** Verilen metin **
------

Ehlibeyt Ve Ümmet

Tarih : 2010-12-25 / Kategori : Genel Haber

     Bismillahirrahmanirrahim
      Allah tebarek ve teala kullarına lütufta bulunup şeriatını  ve şeraitini yaşatıp yürütecek, kendilerine uyulduğunda hidayet olup saadete kavuşturacak zatları da bildirmiştir.

Şimdi bakalım  ümmet Kur’an ve Ehlibeyt’e karşı vazifesini yerine getirmiş  midir? Bizim konumuz Ehlibeyt ve Ümmet olduğu için, ümmet ve Kur’an meselesine değinmeyeceğim.

     Resul-i Ekrem’in (s.a.a) zamanını ele almayacağım çünkü feda olduğumuz ruhumuzun tabibi hayattayken ümmet becerdikleri kadar görevlerini yapmaya çalışmışlardır.

     Resul-i Ekrem’in (s.a.a) bedenimin parçası, rızası Allah’ın rızası  gazabı Allah’ın gazabı, âlemlerin kadınlarının hanımefendisi dediği kızı Fatıma Zehra’ya (Allah’ın selamı ona olsun) karşı ümmetin görevi ne idi görevlerini yaptılar mı? Tathir ayeti gereği ona itaat etmek, saygınlığını korumak gerekirdi. Ama ben konunun detay ve inceliğine girmeden sadece soru yönelteceğim. Cevabını ise herkes Kur’an, sünnet ve aklı  baz alarak tarihi senetleri dikkate alarak kendileri vicdanlarına cevap versinler. Fatıma’tül Zehra (s.a) neden mirasından mahrum bırakıldı? Eğer elindeki Fedek bağı beyt’ül-Mal’a ait idiyse neden diğer halifeler tarafından kendi yakınlarına bağış yapıldı? Babasından sonra kaç gün yaşadı, daha 18-20’nde iken neden vefat etti? Kabri nerededir ve ümmet onun cenaze namazına katıldı mı? Fatıma’nın Allah ve Resulünün (s.a.a) yanında olan saygınlığını, masum oluşunu dikkate alarak bu sorulara cevap aramanızı rica ediyorum. Hz. Fatıma ile ilgili doyurucu bilgiyi “Hz. Fatıma’nın (s.a) Faziletleri” adlı eserde özellikle o hazretin hutbesinde okuyabilirsiniz.1

     On iki İmamın babası, ilim şehrinin kapısı, yargıda en güzel hüküm veren, kitabın ilmini bilen2, müminlerin velisi3, Resul-i Ekrem’in (s.a.a) nefsi4, nefsini cennet karşılığı satan, Hayber’in fatihi, Hendek’in kahramanı5 ve masum imam6 olan Ali bin Ebu Talib’e (a.s) karşı ümmet nasıl davrandı? Kendisinden kalan hadis, hutbe, mektup ve hikmetli sözler insanlığa ve Müslümanlığa ışık tutmaktadır. Söz ve hadisleri aynen Allah Resulü’nün hadisleri gibi Kur’an ve Sünnete uygundur. Bir Hıristiyan’ın bile övüp hakkında şöyle dediği “ Musa’nın asası ve parlayan eli gibi mucizesi vardı, İsa’nın (a.s) ölüleri diriltme gibi mucizesi vardı, Muhammed’in de mucize olarak Ali ile Fatıma’sı (a.s) vardır”7 dediği büyük şahıs hakkında ümmet ne yaptı.

------

** Gösterilen bilgiler **

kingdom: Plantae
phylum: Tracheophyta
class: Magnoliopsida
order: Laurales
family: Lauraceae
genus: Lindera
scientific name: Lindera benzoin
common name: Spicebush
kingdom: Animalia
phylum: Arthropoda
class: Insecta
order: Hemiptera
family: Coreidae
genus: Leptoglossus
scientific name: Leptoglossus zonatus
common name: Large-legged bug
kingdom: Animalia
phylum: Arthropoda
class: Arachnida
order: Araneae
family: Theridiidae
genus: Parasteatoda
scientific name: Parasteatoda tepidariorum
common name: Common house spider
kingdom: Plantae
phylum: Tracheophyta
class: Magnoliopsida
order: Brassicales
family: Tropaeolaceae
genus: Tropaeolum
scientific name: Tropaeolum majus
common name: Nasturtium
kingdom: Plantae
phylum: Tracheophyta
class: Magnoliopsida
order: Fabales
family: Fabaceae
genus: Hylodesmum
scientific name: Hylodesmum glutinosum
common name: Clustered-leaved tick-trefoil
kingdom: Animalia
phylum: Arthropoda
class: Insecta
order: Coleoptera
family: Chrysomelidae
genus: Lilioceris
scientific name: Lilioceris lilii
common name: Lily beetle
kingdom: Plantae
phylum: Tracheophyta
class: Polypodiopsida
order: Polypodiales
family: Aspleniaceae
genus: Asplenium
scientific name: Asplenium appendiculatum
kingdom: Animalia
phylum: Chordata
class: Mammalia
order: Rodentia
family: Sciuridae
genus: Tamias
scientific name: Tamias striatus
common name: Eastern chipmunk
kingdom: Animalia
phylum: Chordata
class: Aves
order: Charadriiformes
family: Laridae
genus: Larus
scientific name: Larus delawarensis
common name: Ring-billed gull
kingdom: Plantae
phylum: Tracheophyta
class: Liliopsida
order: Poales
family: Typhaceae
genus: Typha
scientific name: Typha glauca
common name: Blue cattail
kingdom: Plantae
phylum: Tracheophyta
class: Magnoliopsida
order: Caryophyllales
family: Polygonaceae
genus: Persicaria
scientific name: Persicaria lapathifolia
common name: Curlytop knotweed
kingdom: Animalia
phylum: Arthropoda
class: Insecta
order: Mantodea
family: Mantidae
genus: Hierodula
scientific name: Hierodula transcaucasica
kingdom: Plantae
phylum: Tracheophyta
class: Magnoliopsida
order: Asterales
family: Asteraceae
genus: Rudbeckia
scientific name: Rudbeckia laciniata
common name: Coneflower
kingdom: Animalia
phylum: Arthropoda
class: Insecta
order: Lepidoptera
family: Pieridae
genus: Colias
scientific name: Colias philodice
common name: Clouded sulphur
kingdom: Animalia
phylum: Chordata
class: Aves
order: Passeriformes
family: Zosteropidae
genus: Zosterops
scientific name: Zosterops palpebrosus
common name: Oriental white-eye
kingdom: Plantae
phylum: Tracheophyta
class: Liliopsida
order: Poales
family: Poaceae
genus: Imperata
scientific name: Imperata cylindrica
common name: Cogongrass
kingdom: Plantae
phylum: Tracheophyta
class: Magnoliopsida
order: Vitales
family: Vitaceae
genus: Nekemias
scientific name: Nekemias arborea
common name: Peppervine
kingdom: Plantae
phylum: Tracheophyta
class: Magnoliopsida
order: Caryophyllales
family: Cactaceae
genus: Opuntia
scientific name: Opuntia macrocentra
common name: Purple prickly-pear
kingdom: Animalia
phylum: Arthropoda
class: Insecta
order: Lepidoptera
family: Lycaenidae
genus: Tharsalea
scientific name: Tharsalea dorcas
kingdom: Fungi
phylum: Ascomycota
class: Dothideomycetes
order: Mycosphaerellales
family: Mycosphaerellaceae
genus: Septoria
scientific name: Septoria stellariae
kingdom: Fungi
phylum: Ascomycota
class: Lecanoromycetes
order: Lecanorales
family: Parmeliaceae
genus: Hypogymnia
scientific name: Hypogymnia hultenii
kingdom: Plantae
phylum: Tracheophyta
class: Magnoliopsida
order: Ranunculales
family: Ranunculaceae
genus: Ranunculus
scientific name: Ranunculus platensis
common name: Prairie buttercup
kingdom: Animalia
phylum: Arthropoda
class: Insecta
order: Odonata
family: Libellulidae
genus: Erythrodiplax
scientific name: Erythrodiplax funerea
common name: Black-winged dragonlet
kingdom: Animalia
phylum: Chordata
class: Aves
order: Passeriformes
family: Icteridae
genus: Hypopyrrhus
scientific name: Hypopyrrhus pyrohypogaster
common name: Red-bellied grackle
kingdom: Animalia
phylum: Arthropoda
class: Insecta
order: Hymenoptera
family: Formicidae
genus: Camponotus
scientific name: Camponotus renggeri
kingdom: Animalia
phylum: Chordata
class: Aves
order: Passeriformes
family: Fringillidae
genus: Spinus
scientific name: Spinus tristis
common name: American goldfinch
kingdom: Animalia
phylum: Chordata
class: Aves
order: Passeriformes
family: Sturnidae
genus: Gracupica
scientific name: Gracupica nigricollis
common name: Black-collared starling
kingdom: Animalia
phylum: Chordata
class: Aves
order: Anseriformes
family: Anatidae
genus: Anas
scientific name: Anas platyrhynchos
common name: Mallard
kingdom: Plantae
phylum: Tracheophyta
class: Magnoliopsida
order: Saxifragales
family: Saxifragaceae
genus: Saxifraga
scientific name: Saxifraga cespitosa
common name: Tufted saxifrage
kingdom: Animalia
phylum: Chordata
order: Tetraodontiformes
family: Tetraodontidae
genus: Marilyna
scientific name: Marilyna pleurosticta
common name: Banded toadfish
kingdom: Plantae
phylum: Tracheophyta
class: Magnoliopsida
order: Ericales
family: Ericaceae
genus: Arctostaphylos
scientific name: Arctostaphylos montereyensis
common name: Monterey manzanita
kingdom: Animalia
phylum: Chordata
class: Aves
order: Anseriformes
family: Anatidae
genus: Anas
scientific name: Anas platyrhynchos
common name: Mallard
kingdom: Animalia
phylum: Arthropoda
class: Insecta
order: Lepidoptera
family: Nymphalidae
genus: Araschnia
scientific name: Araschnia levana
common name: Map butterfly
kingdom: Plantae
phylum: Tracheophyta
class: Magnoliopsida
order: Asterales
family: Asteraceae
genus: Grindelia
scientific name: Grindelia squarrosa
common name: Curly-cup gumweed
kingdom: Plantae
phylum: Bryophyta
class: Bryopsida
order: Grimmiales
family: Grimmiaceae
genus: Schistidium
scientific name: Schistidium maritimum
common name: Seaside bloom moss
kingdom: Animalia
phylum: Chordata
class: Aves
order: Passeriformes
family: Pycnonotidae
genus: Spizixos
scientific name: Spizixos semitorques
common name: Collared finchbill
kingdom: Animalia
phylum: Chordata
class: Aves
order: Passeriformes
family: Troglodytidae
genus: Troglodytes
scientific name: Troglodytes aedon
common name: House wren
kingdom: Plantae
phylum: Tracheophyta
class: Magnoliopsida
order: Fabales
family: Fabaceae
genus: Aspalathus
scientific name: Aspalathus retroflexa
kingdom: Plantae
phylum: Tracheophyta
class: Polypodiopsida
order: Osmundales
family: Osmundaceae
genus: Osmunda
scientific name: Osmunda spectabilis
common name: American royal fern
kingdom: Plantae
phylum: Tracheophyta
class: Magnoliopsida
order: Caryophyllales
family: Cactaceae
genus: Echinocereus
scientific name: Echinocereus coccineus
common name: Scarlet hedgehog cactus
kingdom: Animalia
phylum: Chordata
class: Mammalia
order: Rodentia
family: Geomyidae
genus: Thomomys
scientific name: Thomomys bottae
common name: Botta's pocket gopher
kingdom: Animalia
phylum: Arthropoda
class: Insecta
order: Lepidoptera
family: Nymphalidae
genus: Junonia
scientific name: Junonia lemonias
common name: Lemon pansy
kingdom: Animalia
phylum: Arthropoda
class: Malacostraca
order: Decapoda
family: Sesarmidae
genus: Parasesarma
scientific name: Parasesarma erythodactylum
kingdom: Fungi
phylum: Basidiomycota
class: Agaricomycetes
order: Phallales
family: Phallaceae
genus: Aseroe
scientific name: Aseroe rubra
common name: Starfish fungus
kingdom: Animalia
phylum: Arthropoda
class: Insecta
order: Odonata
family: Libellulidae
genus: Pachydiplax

------

** Yönerge ve koşullar **
Ehlibeyt ve ümmet konulu metinde "On iki İmamın" sözlerinden "ümmet ne yaptı." sözlerine kadar uzanan kısmı hiç değiştirmeden yazın. Yalnızca metne dayanın.

** Göreve yanıt **
On iki İmamın babası, ilim şehrinin kapısı, yargıda en güzel hüküm veren, kitabın ilmini bilen2, müminlerin velisi3, Resul-i Ekrem’in (s.a.a) nefsi4, nefsini cennet karşılığı satan, Hayber’in fatihi, Hendek’in kahramanı5 ve masum imam6 olan Ali bin Ebu Talib’e (a.s) karşı ümmet nasıl davrandı? Kendisinden kalan hadis, hutbe, mektup ve hikmetli sözler insanlığa ve Müslümanlığa ışık tutmaktadır. Söz ve hadisleri aynen Allah Resulü’nün hadisleri gibi Kur’an ve Sünnete uygundur. Bir Hıristiyan’ın bile övüp hakkında şöyle dediği “ Musa’nın asası ve parlayan eli gibi mucizesi vardı, İsa’nın (a.s) ölüleri diriltme gibi mucizesi vardı, Muhammed’in de mucize olarak Ali ile Fatıma’sı (a.s) vardır”7 dediği büyük şahıs hakkında ümmet ne yaptı.